The Gustavian Weekly

Thinking like a champion: the power of mental toughness

By Haley Bell Staff Writer | April 19, 2013 | Sports & Fitness

Haley_BellElite athletes from all over the world compete in a variety of championships and Olympic games. The elite have always left the general population in awe of their unbelievable capabilities. Many of us often dream of being one of those competitors. Some forget that an athlete’s psychological processes have a great deal to do with the outcome we see. To physically get to the elite level, an athlete needs to strive for a specific type of mentality. So what is it about their mentality that differs from the majority of us?

According to a study from Sport Psychology, mental toughness is the key as it is viewed as one of the most important psychological traits in determining athletic success. Mental toughness refers to an inner focus and commitment to rise above challenges when facing adversity.

The study took thirty-two attributes of Mental Toughness and placed them into four dimensions. The first, attitude and mindset, is defined as, “the ability to maintain a positive attitude and keep your eye on the prize. Another aspect, training, involves, “establishing long-term goals, motivation, pushing performance, and learning to control the environment.” An equally important factor, competition, is “handling pressure, belief, regulating performance, staying focused, and being aware, (and being in control of), your emotions and the environment. Finally, post-competition is the ability to handle failure and success.

“People who become champions aren’t necessarily more gifted than others; they’re just masters at managing pressure, tackling goals, and driving themselves to stay ahead of the competition,” cultural and linguistic anthropologist Graham Jones said.

The difference between the elite and the rest of the world could largely have something to do with these attributes. These psychological processes can either be developed or natural. Either way, they enable a person to cope with the demands of a sport.
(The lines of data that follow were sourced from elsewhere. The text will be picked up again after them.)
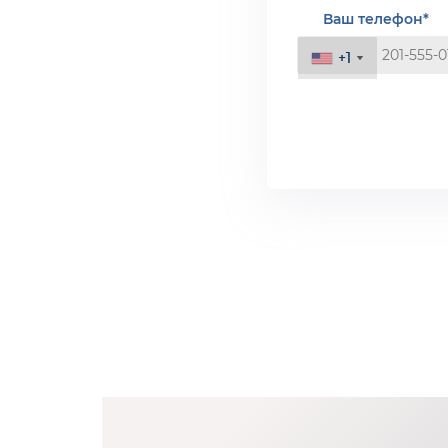
Ваш телефон*
+1
+1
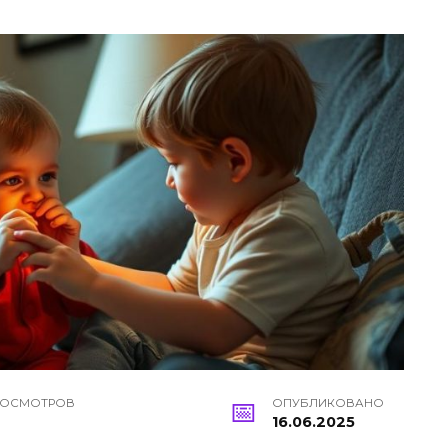
РОСМОТРОВ
ОПУБЛИКОВАНО
16.06.2025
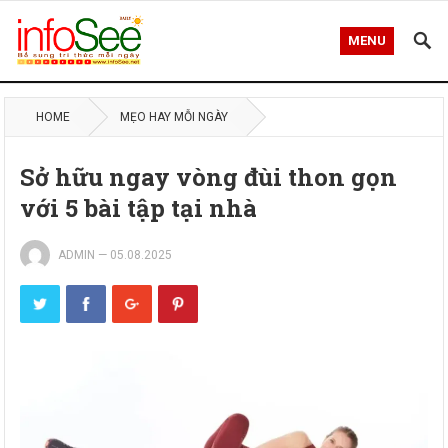
MENU
HOME
MẸO HAY MỖI NGÀY
Sở hữu ngay vòng đùi thon gọn
với 5 bài tập tại nhà
ADMIN
—
05.08.2025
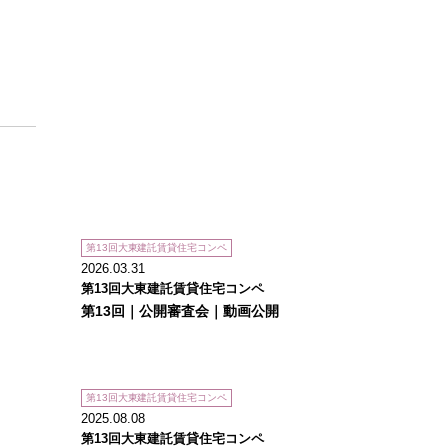
第13回大東建託賃貸住宅コンペ
2026.03.31
第13回大東建託賃貸住宅コンペ
第13回｜公開審査会｜動画公開
第13回大東建託賃貸住宅コンペ
2025.08.08
第13回大東建託賃貸住宅コンペ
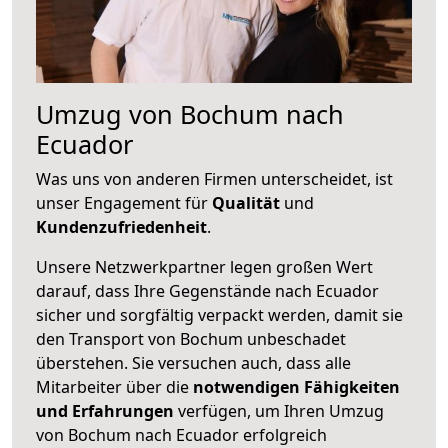
Umzug von Bochum nach
Ecuador
Was uns von anderen Firmen unterscheidet, ist
unser Engagement für
Qualität
und
Kundenzufriedenheit
.
Unsere Netzwerkpartner legen großen Wert
darauf, dass Ihre Gegenstände nach Ecuador
sicher und sorgfältig verpackt werden, damit sie
den Transport von Bochum unbeschadet
überstehen. Sie versuchen auch, dass alle
Mitarbeiter über die
notwendigen Fähigkeiten
und Erfahrungen
verfügen, um Ihren Umzug
von Bochum nach Ecuador erfolgreich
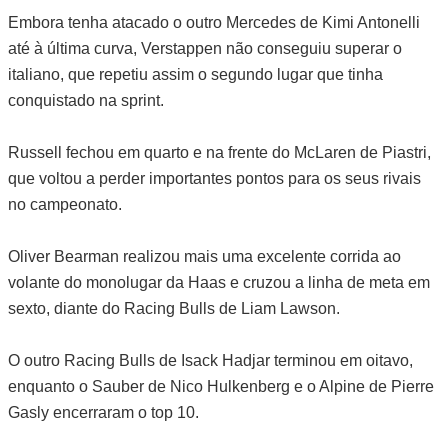
Embora tenha atacado o outro Mercedes de Kimi Antonelli
até à última curva, Verstappen não conseguiu superar o
italiano, que repetiu assim o segundo lugar que tinha
conquistado na sprint.
Russell fechou em quarto e na frente do McLaren de Piastri,
que voltou a perder importantes pontos para os seus rivais
no campeonato.
Oliver Bearman realizou mais uma excelente corrida ao
volante do monolugar da Haas e cruzou a linha de meta em
sexto, diante do Racing Bulls de Liam Lawson.
O outro Racing Bulls de Isack Hadjar terminou em oitavo,
enquanto o Sauber de Nico Hulkenberg e o Alpine de Pierre
Gasly encerraram o top 10.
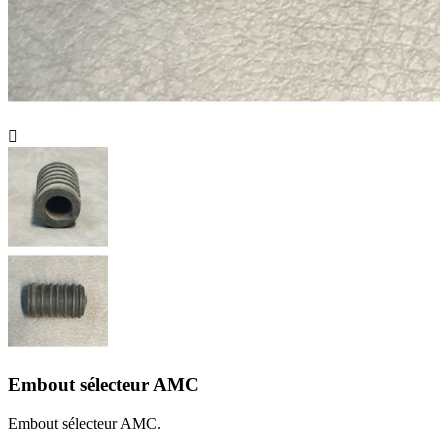

Embout sélecteur AMC
Embout sélecteur AMC.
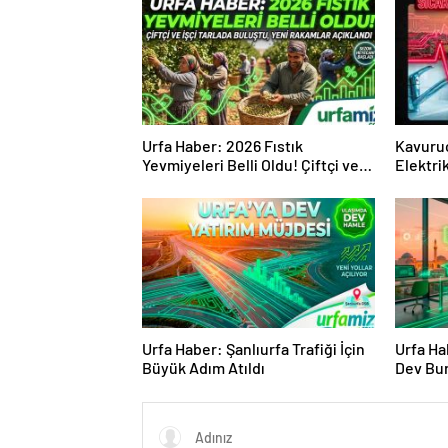
Urfa Haber: 2026 Fıstık
Kavuruc
Yevmiyeleri Belli Oldu! Çiftçi ve
Elektri
İşçi Tarlada Buluştu
Urfa Haber: Şanlıurfa Trafiği İçin
Urfa Ha
Büyük Adım Atıldı
Dev Bur
Başladı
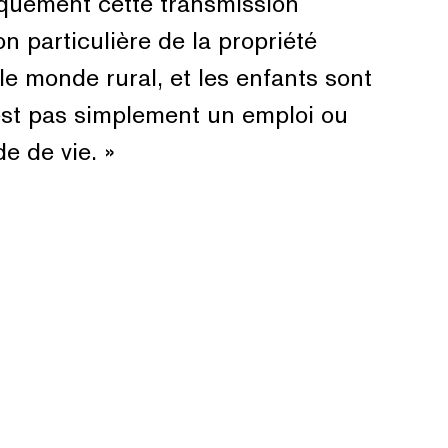
tiquement cette transmission
on particulière de la propriété
 monde rural, et les enfants sont
est pas simplement un emploi ou
e de vie. »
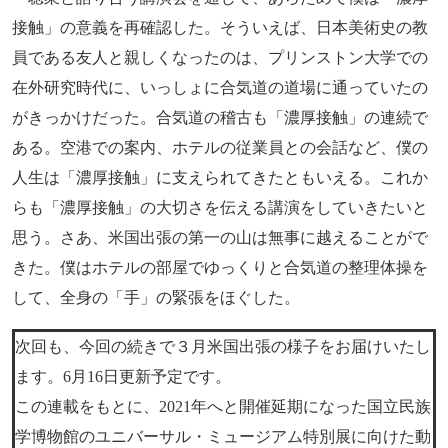
接触」の意義を再確認した。そういえば、日本美術史の教
員である友人と親しくなったのは、プリンストン大学での
在外研究時代に、いっしょに合気道の道場に通っていたの
がきっかけだった。合気道の稽古も「濃厚接触」の連続で
ある。空港での案内、ホテルの従業員との会話など、僕の
人生は「濃厚接触」に支えられてきたともいえる。これか
らも「濃厚接触」の大切さを伝える講演をしていきたいと
思う。さあ、米国出張の第一の山は無事に越えることがで
きた。僕はホテルの部屋でゆっくりと合気道の整理体操を
して、全身の「手」の緊張をほぐした。
次回も、今回の続きで３月米国出張の様子をお届けいたし
ます。6月16日更新予定です。
この連載をもとに、2021年へと開催延期になった国立民族
学博物館のユニバーサル・ミュージアム特別展に向けた動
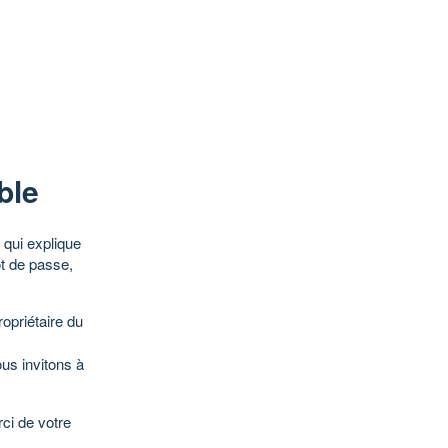
ble
qui explique
ot de passe,
opriétaire du
ous invitons à
ci de votre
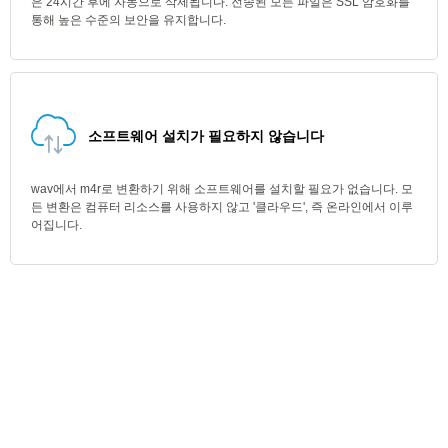
은 24시간 후에 자동으로 삭제됩니다. 전송된 모든 파일은 SSL 암호화를
통해 높은 수준의 보안을 유지합니다.
소프트웨어 설치가 필요하지 않습니다
wav에서 m4r로 변환하기 위해 소프트웨어를 설치할 필요가 없습니다. 모
든 변환은 컴퓨터 리소스를 사용하지 않고 '클라우드', 즉 온라인에서 이루
어집니다.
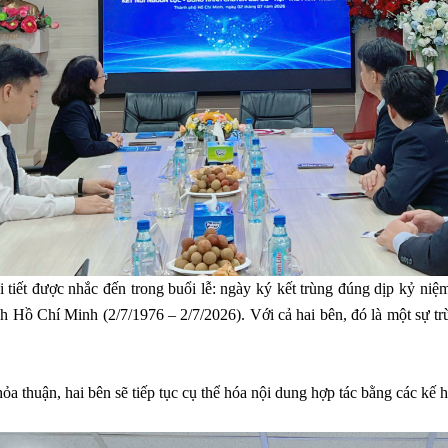
i tiết được nhắc đến trong buổi lễ: ngày ký kết trùng đúng dịp kỷ n
ch Hồ Chí Minh (2/7/1976 – 2/7/2026). Với cả hai bên, đó là một sự t
ỏa thuận, hai bên sẽ tiếp tục cụ thể hóa nội dung hợp tác bằng các kế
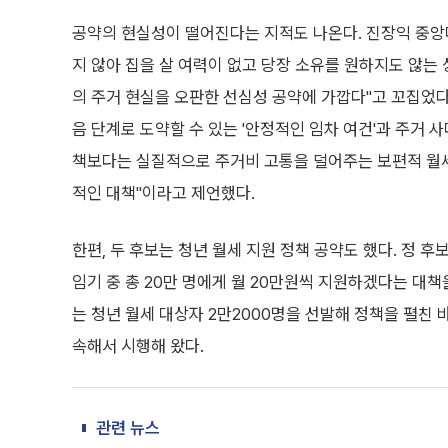
공약의 현실성이 떨어진다는 지적도 나온다. 진장익 중앙
지 않아 집을 살 여력이 없고 당장 소유를 원하지도 않는 
의 주거 현실을 오판한 선심성 공약에 가깝다"고 꼬집었다
음 단계로 도약할 수 있는 '안정적인 임차 여건'과 주거 
책보다는 실질적으로 주거비 고통을 덜어주는 보편적 월
적인 대책"이라고 제언했다.
한편, 두 후보는 청년 월세 지원 정책 공약도 했다. 정 후
임기 중 총 20만 명에게 월 20만원씩 지원하겠다는 대책을
는 청년 월세 대상자 2만2000명을 선발해 정책을 펼친 
속해서 시행해 왔다.
관련 뉴스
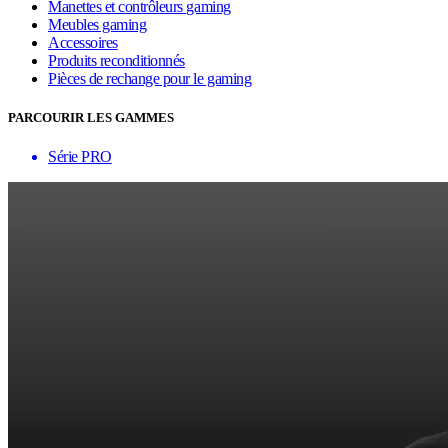
Manettes et contrôleurs gaming
Meubles gaming
Accessoires
Produits reconditionnés
Pièces de rechange pour le gaming
PARCOURIR LES GAMMES
Série PRO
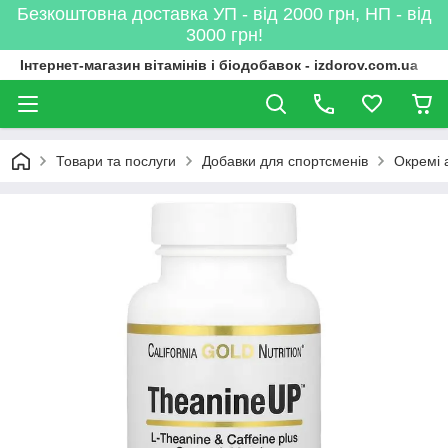
Безкоштовна доставка УП - від 2000 грн, НП - від
3000 грн!
Інтернет-магазин вітамінів і біодобавок - izdorov.com.ua
Товари та послуги
Добавки для спортсменів
Окремі 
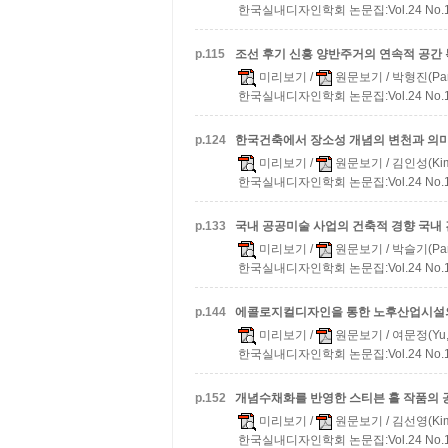
한국실내디자인학회 논문집:Vol.24 No.1(통
p.
115
조선 후기 신흥 양반주거의 연속적 공간
미리보기
/
원문보기
/ 박형진(Park
한국실내디자인학회 논문집:Vol.24 No.1(통
p.
124
한국건축에서 장소성 개념의 변천과 의
미리보기
/
원문보기
/ 김인성(Kim,
한국실내디자인학회 논문집:Vol.24 No.1(통
p.
133
국내 공공미술 사업의 건축적 경향
국내 
미리보기
/
원문보기
/ 박슬기(Park
한국실내디자인학회 논문집:Vol.24 No.1(통
p.
144
에콜로지컬디자인을 통한 노후산업시설의
미리보기
/
원문보기
/ 여문정(Yu,
한국실내디자인학회 논문집:Vol.24 No.1(통
p.
152
개념수채화를 반영한 스티븐 홀 작품의 
미리보기
/
원문보기
/ 김선영(Kim
한국실내디자인학회 논문집:Vol.24 No.1(통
There are ways to overcome what the study refers to as “low mental toughness.” In an article titled Mind Gains by Bruce Barcott, top sports psychologists shared five ways to compete with mind over matter. His first tip is to worry early, not late.

“You want to prepare for misfortunes in advance. You should decide what your worries are and overcome them during your training. When competition comes closer you should be focusing on your strengths and what you did in training to prepare,” Barcott said.

His second tip is to employ a key word. In doing this athletes use a “key word” during an intense moment in training or competition to get a response they’re looking for. While in competition Barcott believes that it is equally important for athletes to embrace their competitors.

“Think about competing with the other athletes rather than against them. Tough competition should be used to bring out your best,” Barcott said.

Finally, Barcott’s last piece of advice is to “define success by your progress”. While it is easy for athletes to get caught up in how their competition is doing or where they envision themselves being, focusing on your you’re progressing is the true key to athletic success and confidence.

“Think about getting better every day and measure your success in terms of progress. Focus on something you can do today that you couldn’t do before,” Barcott said.

For many athletes, a “mental block” can hinder their performance to a great extent. Fortunately, the same techniques used by the “pros” can also help college level athletes. Having a positive mindset and focusing on small improvements rather than the competition is something that athletes from every level and discipline can benefit from.